◆ WORK TO BE COMPLETED
Copy exactly the lines from the beginning of the data down to and including the line holding "font-weight:bold; color:#333; white-space:nowrap;", without any pictures.
====
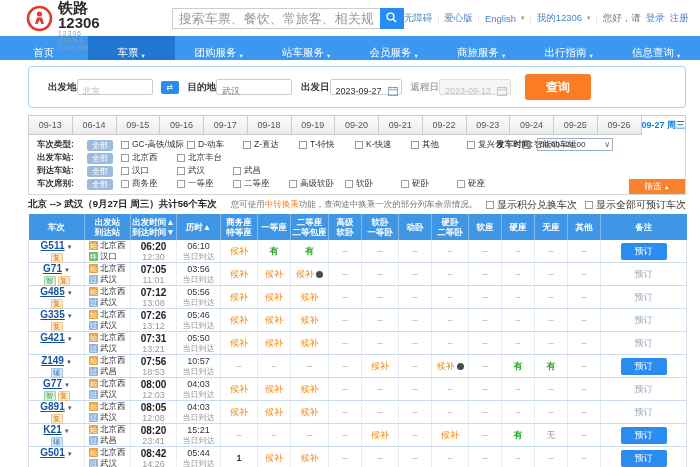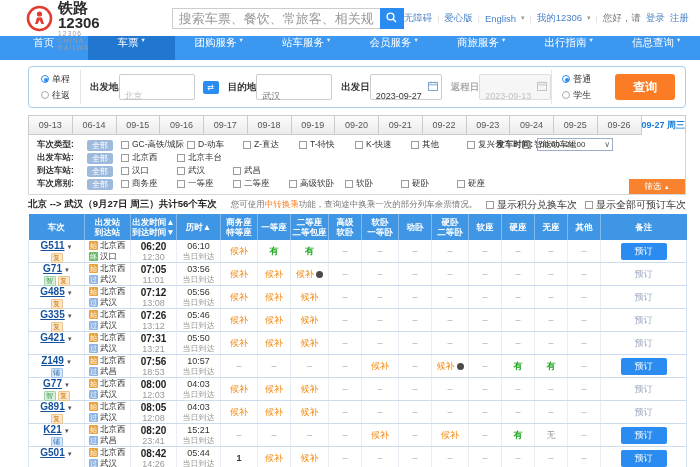--- a/index.html
+++ b/index.html
@@ -19,42 +19,42 @@
   .srch-btn { width:24px; height:21px; background:#2a8cf0; border:none; display:flex;
     align-items:center; justify-content:center; cursor:pointer; }
   .hlinks { margin-left:auto; display:flex; align-items:center; gap:5px; font-size:9.5px; white-space:nowrap; }
   .hlink { color:#4a83c6; cursor:pointer; }
   .hsep { color:#d8d8d8; font-size:8px; }
   .hcaret { font-size:7px; color:#999; }
   .greet { color:#777; }
 
   
   .nav { height:24px; background:#3b97f0; display:flex; }
-  .nav-item { flex:1; display:flex; align-items:flex-start; justify-content:center; gap:3px;
+  .nav-item { flex:1; display:flex; align-items:flex-end; justify-content:center; gap:3px;
     color:#fff; font-size:10.5px; cursor:pointer; }
   .nav-item.active { background:#2176cf; }
   .nav-item .caret { font-size:6.5px; color:#e8f2ff; }
 
   .content { padding:6px 14px 0 28px; }
 
   
   .panel { border:1px solid #aecde8; border-radius:4px; height:42px; display:flex;
     align-items:center; padding:0 10px; background:#fff; }
   .rgroup { display:flex; flex-direction:column; justify-content:center; gap:3px;
     font-size:9px; color:#333; padding:0 10px 0 2px; border-right:1px solid #e4e4e4; height:34px; }
   .rgroup.right { border-right:none; border-left:1px solid #e4e4e4; margin-left:10px; padding-left:10px; }
   .radio { display:flex; align-items:center; gap:3px; cursor:pointer; white-space:nowrap; }
   .rdot { width:8px; height:8px; border:1px solid #aaa; border-radius:50%; background:#fff; position:relative; }
   .rdot.sel { border-color:#2a8cf0; }
   .rdot.sel::after { content:""; position:absolute; left:1.5px; top:1.5px; width:4px; height:4px;
     border-radius:50%; background:#2a8cf0; }
   .fld { display:flex; align-items:center; margin-left:9px; font-size:9.5px;
     font-weight:bold; color:#333; white-space:nowrap; }
   .fld .box { display:inline-block; width:76px; height:16px; line-height:18px; border:1px solid #ccc;
-    border-radius:2px; padding:12px 5px; font-weight:normal; font-size:9px; background:#fff; }
+    border-radius:2px; padding:2px 5px; font-weight:normal; font-size:9px; background:#fff; }
   .box.ghost { color:#b9b9b9; }
   .box.val { color:#777; }
   .dfld .box { width:72px; color:#333; position:relative; padding-right:16px; }
   .dfld .box .cal { position:absolute; right:3px; top:4px; }
   .fld.dis { color:#aaa; }
   .fld.dis .box { background:#f6f6f6; border-color:#ddd; color:#c2c2c2; }
   .swap { width:18px; height:13px; background:#2a8cf0; border-radius:2px; color:#fff; font-size:8px;
     display:flex; align-items:center; justify-content:center; margin-left:8px; cursor:pointer; }
   .qbtn { margin-left:14px; width:66px; height:26px; background:#fb7c25; border:none; border-radius:3px;
     color:#fff; font-size:12px; font-weight:bold; cursor:pointer; }
@@ -202,30 +202,20 @@
   </div>
     <div class="nav-item">
     <span>信息查询</span>
     <span class="caret">▾</span>
   </div>
   </div>
 
 <div class="content">
 
   <div class="panel">
-    <div class="rgroup">
-      <label class="radio">
-        <span class="rdot sel"></span>
-        <span>单程</span>
-      </label>
-      <label class="radio">
-        <span class="rdot"></span>
-        <span>往返</span>
-      </label>
-    </div>
     <div class="fld">
       <span>出发地</span>
       <span class="box ghost">北京</span>
     </div>
     <span class="swap">⇄</span>
     <div class="fld">
       <span>目的地</span>
       <span class="box val">武汉</span>
     </div>
     <div class="fld dfld">
@@ -249,30 +239,20 @@
         <span class="cal">
           <svg width="10" height="10" viewBox="0 0 10 10">
               <rect x="0.5" y="1.5" width="9" height="8" fill="none" stroke="#c5c5c5"></rect>
               <line x1="0.5" y1="3.8" x2="9.5" y2="3.8" stroke="#c5c5c5"></line>
               <line x1="3" y1="0.5" x2="3" y2="2.5" stroke="#c5c5c5"></line>
               <line x1="7" y1="0.5" x2="7" y2="2.5" stroke="#c5c5c5"></line>
             </svg>
         </span>
       </span>
     </div>
-    <div class="rgroup right" style="margin-left:auto;">
-      <label class="radio">
-        <span class="rdot sel"></span>
-        <span>普通</span>
-      </label>
-      <label class="radio">
-        <span class="rdot"></span>
-        <span>学生</span>
-      </label>
-    </div>
     <button class="qbtn">查询</button>
   </div>
 
   <div class="dtabs">
       <div class="dtab">09-13</div>
       <div class="dtab">06-14</div>
       <div class="dtab">09-15</div>
       <div class="dtab">09-16</div>
       <div class="dtab">09-17</div>
       <div class="dtab">09-18</div>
====
◆ ANSWER BELOW
--- a/index.html
+++ b/index.html
@@ -19,42 +19,42 @@
   .srch-btn { width:24px; height:21px; background:#2a8cf0; border:none; display:flex;
     align-items:center; justify-content:center; cursor:pointer; }
   .hlinks { margin-left:auto; display:flex; align-items:center; gap:5px; font-size:9.5px; white-space:nowrap; }
   .hlink { color:#4a83c6; cursor:pointer; }
   .hsep { color:#d8d8d8; font-size:8px; }
   .hcaret { font-size:7px; color:#999; }
   .greet { color:#777; }
 
   
   .nav { height:24px; background:#3b97f0; display:flex; }
-  .nav-item { flex:1; display:flex; align-items:flex-start; justify-content:center; gap:3px;
+  .nav-item { flex:1; display:flex; align-items:flex-end; justify-content:center; gap:3px;
     color:#fff; font-size:10.5px; cursor:pointer; }
   .nav-item.active { background:#2176cf; }
   .nav-item .caret { font-size:6.5px; color:#e8f2ff; }
 
   .content { padding:6px 14px 0 28px; }
 
   
   .panel { border:1px solid #aecde8; border-radius:4px; height:42px; display:flex;
     align-items:center; padding:0 10px; background:#fff; }
   .rgroup { display:flex; flex-direction:column; justify-content:center; gap:3px;
     font-size:9px; color:#333; padding:0 10px 0 2px; border-right:1px solid #e4e4e4; height:34px; }
   .rgroup.right { border-right:none; border-left:1px solid #e4e4e4; margin-left:10px; padding-left:10px; }
   .radio { display:flex; align-items:center; gap:3px; cursor:pointer; white-space:nowrap; }
   .rdot { width:8px; height:8px; border:1px solid #aaa; border-radius:50%; background:#fff; position:relative; }
   .rdot.sel { border-color:#2a8cf0; }
   .rdot.sel::after { content:""; position:absolute; left:1.5px; top:1.5px; width:4px; height:4px;
     border-radius:50%; background:#2a8cf0; }
   .fld { display:flex; align-items:center; margin-left:9px; font-size:9.5px;
     font-weight:bold; color:#333; white-space:nowrap; }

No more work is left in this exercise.